Start of Data extracts
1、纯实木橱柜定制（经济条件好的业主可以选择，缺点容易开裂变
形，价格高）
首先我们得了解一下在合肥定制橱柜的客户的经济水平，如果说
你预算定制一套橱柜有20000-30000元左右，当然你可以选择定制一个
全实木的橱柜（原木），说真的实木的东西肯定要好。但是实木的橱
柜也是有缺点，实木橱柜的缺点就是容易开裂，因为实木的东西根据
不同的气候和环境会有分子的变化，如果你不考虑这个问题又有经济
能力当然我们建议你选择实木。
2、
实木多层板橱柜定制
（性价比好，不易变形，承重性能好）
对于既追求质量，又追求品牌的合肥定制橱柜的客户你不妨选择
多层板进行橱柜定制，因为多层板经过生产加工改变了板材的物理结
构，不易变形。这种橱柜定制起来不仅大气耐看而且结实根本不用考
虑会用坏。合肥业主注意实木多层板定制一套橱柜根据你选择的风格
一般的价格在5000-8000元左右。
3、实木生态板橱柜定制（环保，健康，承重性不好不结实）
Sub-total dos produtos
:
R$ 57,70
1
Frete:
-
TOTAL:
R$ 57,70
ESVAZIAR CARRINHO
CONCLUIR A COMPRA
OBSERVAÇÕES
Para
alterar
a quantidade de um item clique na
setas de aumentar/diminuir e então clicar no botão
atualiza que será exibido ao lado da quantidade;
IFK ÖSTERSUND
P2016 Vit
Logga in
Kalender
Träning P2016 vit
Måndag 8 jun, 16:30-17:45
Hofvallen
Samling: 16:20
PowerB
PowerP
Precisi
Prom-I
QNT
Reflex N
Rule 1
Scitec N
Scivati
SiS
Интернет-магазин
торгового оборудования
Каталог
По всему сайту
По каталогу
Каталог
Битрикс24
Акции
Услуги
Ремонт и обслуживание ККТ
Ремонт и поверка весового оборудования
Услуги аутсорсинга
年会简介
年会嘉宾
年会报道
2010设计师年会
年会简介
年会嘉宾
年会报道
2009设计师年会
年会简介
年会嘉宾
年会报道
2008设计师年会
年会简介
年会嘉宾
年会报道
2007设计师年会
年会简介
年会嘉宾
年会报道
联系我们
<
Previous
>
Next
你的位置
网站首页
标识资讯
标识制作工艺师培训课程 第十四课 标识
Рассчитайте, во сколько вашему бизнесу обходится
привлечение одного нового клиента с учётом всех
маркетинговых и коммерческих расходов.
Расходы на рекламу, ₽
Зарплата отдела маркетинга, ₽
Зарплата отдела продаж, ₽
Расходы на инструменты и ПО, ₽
End of Data extracts
- Task prompt
Rewrite the records above, changing "Previous" to "Back" and keeping every other line unchanged.

- Result below
1、纯实木橱柜定制（经济条件好的业主可以选择，缺点容易开裂变
形，价格高）
首先我们得了解一下在合肥定制橱柜的客户的经济水平，如果说
你预算定制一套橱柜有20000-30000元左右，当然你可以选择定制一个
全实木的橱柜（原木），说真的实木的东西肯定要好。但是实木的橱
柜也是有缺点，实木橱柜的缺点就是容易开裂，因为实木的东西根据
不同的气候和环境会有分子的变化，如果你不考虑这个问题又有经济
能力当然我们建议你选择实木。
2、
实木多层板橱柜定制
（性价比好，不易变形，承重性能好）
对于既追求质量，又追求品牌的合肥定制橱柜的客户你不妨选择
多层板进行橱柜定制，因为多层板经过生产加工改变了板材的物理结
构，不易变形。这种橱柜定制起来不仅大气耐看而且结实根本不用考
虑会用坏。合肥业主注意实木多层板定制一套橱柜根据你选择的风格
一般的价格在5000-8000元左右。
3、实木生态板橱柜定制（环保，健康，承重性不好不结实）
Sub-total dos produtos
:
R$ 57,70
1
Frete:
-
TOTAL:
R$ 57,70
ESVAZIAR CARRINHO
CONCLUIR A COMPRA
OBSERVAÇÕES
Para
alterar
a quantidade de um item clique na
setas de aumentar/diminuir e então clicar no botão
atualiza que será exibido ao lado da quantidade;
IFK ÖSTERSUND
P2016 Vit
Logga in
Kalender
Träning P2016 vit
Måndag 8 jun, 16:30-17:45
Hofvallen
Samling: 16:20
PowerB
PowerP
Precisi
Prom-I
QNT
Reflex N
Rule 1
Scitec N
Scivati
SiS
Интернет-магазин
торгового оборудования
Каталог
По всему сайту
По каталогу
Каталог
Битрикс24
Акции
Услуги
Ремонт и обслуживание ККТ
Ремонт и поверка весового оборудования
Услуги аутсорсинга
年会简介
年会嘉宾
年会报道
2010设计师年会
年会简介
年会嘉宾
年会报道
2009设计师年会
年会简介
年会嘉宾
年会报道
2008设计师年会
年会简介
年会嘉宾
年会报道
2007设计师年会
年会简介
年会嘉宾
年会报道
联系我们
<
Back
>
Next
你的位置
网站首页
标识资讯
标识制作工艺师培训课程 第十四课 标识
Рассчитайте, во сколько вашему бизнесу обходится
привлечение одного нового клиента с учётом всех
маркетинговых и коммерческих расходов.
Расходы на рекламу, ₽
Зарплата отдела маркетинга, ₽
Зарплата отдела продаж, ₽
Расходы на инструменты и ПО, ₽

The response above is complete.